Our Island Story
- Author: H. E. Marshall
- Illustrator: A. S. Forrest
- Cover artist: A. S. Forrest
- Language: English
- Subject: History
- Genre: Reference
- Publisher: Civitas/Galore Park
- Publication date: 1905
- Publication place: United Kingdom
- Media type: Print (hardback)
- Pages: 512 pp
- ISBN: 1-902984-74-9
- OCLC: 63134934
- Followed by: Scotland's Story

= Our Island Story =

1905 book by Henrietta Elizabeth Marshall

Our Island Story: A Child's History of England, published abroad as An Island Story: A Child's History of England, is a book by the British author Henrietta Elizabeth Marshall, first published in 1905 in London by T. C. & E. C. Jack.

==Content==
It covers the history of England from the time of the Roman occupation until Queen Victoria's death, using a mixture of traditional history and mythology to explain the story of British history in a way that is accessible to younger readers.

The book depicts the union of England and Scotland as a desirable and inevitable event, and praises rebels and the collective will of the common people in opposing tyrants, including kings like John and Charles I.

== Summary ==
Our Island Story consists of a chronological narrative history of Britain. By starting with accounts of a mythical beginning and continuing on to Queen Victoria's reign and the early twentieth century, the historical narrative also includes some elements of folklore, legend, and biography.

The mythical explanation for Britain's name are provided through the legends relating to Albion and Brutus of Troy at the start of the book. Marshall then transitions to the Roman invasions that Caesar led. Related to this, Marshall also recounts the stories of those such as Boudica, Caratacus, and Cassivellaunus, who attempted to resist Roman conquest. This is followed by explanations of the Roman rule that took place after the failed resistance, the spread of Christianity, and Saint Alban's martyrdom. Eventually, the Romans withdrew, so the narrative then pivots to describe the struggles Britons faced due to invading Saxons. At this point, Marshall introduces figures like Hengist and Horsa as well as King Arthur and Vortigern. In this way, medieval legend and historical traditions come are interwoven in the narrative.

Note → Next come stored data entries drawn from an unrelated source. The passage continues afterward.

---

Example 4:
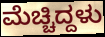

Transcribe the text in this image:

ಮೆಚ್ಚಿದ್ದಳು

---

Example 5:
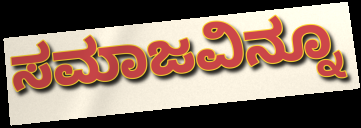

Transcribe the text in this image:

ಸಮಾಜವಿನ್ನೂ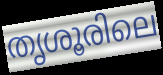
തൃശൂരിലെ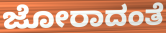
ಜೋರಾದಂತೆ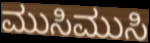
ಮುಸಿಮುಸಿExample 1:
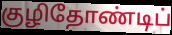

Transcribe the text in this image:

குழிதோண்டிப்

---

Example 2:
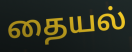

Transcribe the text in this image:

தையல்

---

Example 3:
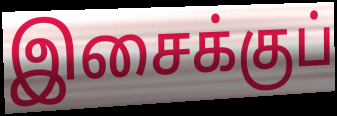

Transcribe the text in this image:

இசைக்குப்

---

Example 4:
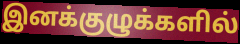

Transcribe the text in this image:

இனக்குழுக்களில்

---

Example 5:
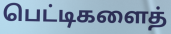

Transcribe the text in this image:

பெட்டிகளைத்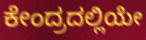
ಕೇಂದ್ರದಲ್ಲಿಯೇ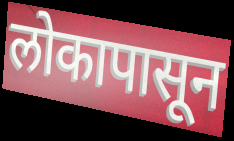
लोकापासून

The Anglo-Saxon period is contextualized through events such as the establishment of the English kingdoms, the Christianization of England, and the rules of sovereigns like Alfred the Great, Edgar the Peaceful, and Edward the Confessor. A big part of the narrative is dedicated to the Norman Conquest, with some focus placed on the accounts of William the Conqueror's victory during the Battle of Hastings and the changes that took place afterwards. Marshall then goes through the reigns of successive monarchs of the Plantagenet dynasty which originated several decades later. She emphasizes events such as the signing of the Magna Carta under King John, the Barons' War, the Crusades, and the conflicts which occurred with Scotland and Wales.

Then, the book transitions to the medieval period. These chapters take a look at the Hundred Years' War, the rise of heroes such as the Black Prince and Henry V, and the Wars of the Roses between the houses of Lancaster and York. Later, an overview of the Tudor period includes the narratives of Henry VII's consolidation of power, Henry VIII's break from the Roman Catholic Church, and the reigns of Edward VI and Mary I. Marshall then expands upon the Elizabethan era, focusing on overseas exploration, the defeat of the Spanish Armada, and the emergence of England as a maritime power.

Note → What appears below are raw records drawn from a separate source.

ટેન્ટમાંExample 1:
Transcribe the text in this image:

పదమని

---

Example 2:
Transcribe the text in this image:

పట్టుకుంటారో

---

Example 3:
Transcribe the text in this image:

Eventually, Marshall moves to the Stuart period, describing it through the following events: King James VI of Scotland becoming King James I of England, mounting tensions between the Crown and Parliament, the English Civil War, the execution of Charles I, Oliver Cromwell's New Model Army and rulership over the Commonwealth, the Restoration, and the Glorious Revolution of 1688. After that, Marshall presents the eighteenth century through a focus on Britain's commercial and imperial influence. The wars with France, Jacobite rebellions, and the American War of Independence follow.

The narrative then turns to the French Revolutionary Wars and the Napoleonic Wars, specifically focusing on military commanders such as Horatio Nelson and the Duke of Wellington. This leads to a description of Britain's win during the Battle of Waterloo and their emerging global power afterward. Building on that, Marshall describes the Industrial Revolution, political reforms, and the further expansion of the British Empire.

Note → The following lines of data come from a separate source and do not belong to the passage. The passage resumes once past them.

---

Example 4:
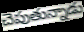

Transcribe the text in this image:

చెపుతున్నాడు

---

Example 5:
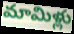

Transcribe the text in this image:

మామిళ్లు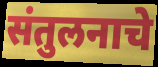
संतुलनाचे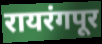
रायरंगपूर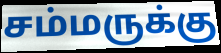
சம்மருக்கு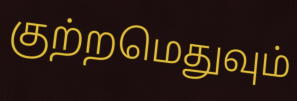
குற்றமெதுவும்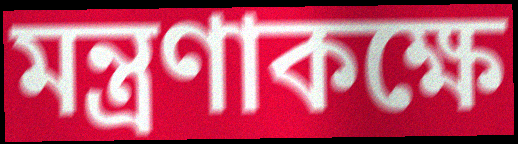
মন্ত্রণাকক্ষে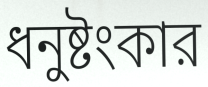
ধনুষ্টংকার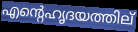
എന്റെഹൃദയത്തില്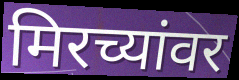
मिरच्यांवर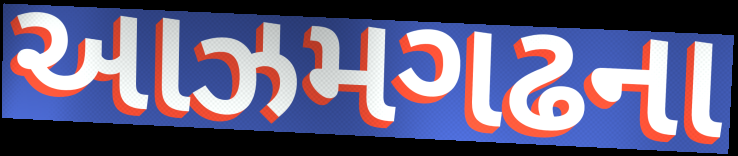
આઝમગઢનાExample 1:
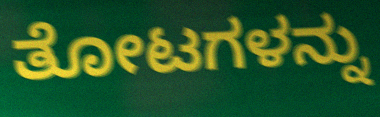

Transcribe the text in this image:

ತೋಟಗಳನ್ನು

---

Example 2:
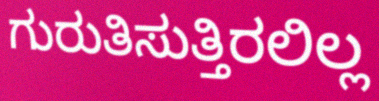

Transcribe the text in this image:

ಗುರುತಿಸುತ್ತಿರಲಿಲ್ಲ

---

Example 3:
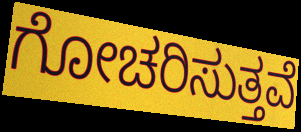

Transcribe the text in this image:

ಗೋಚರಿಸುತ್ತವೆ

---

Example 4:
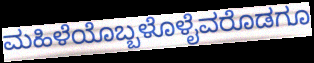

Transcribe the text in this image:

ಮಹಿಳೆಯೊಬ್ಬಳೊಳೈವರೊಡಗೂ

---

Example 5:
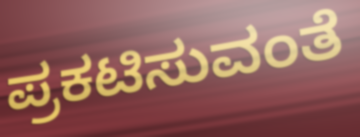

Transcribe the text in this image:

ಪ್ರಕಟಿಸುವಂತೆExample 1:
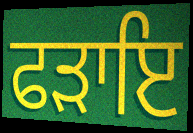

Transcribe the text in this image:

ਫੜਾਇ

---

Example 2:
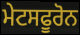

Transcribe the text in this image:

ਮੇਟਸਫੂਰੋਨ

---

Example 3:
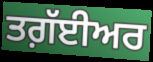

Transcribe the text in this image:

The focus of the final chapters shifts to the imperial growth during Queen Victoria's reign, or the Victorian era. As Marshall concludes, she reflects on Britain's empire and constitutional monarchy. Marshall adopts a positive perspective, emphasizing the political and moral progress throughout British history. There is a common theme of patriotism within the book.

==Influence and impact==
The book inspired the parody 1066 and All That.

Prime Minister David Cameron chose Our Island Story when asked to select his favourite childhood book in October 2010:

When I was younger, I particularly enjoyed Our Island Story by Henrietta Elizabeth Marshall [...] It is written in a way that really captured my imagination and which nurtured my interest in the history of our great nation.

Richard Chartres in a lecture delivered at Gresham College mentioned his fondness for this text, relating it to an approach to English history rooted in the works of John Foxe and John Milton.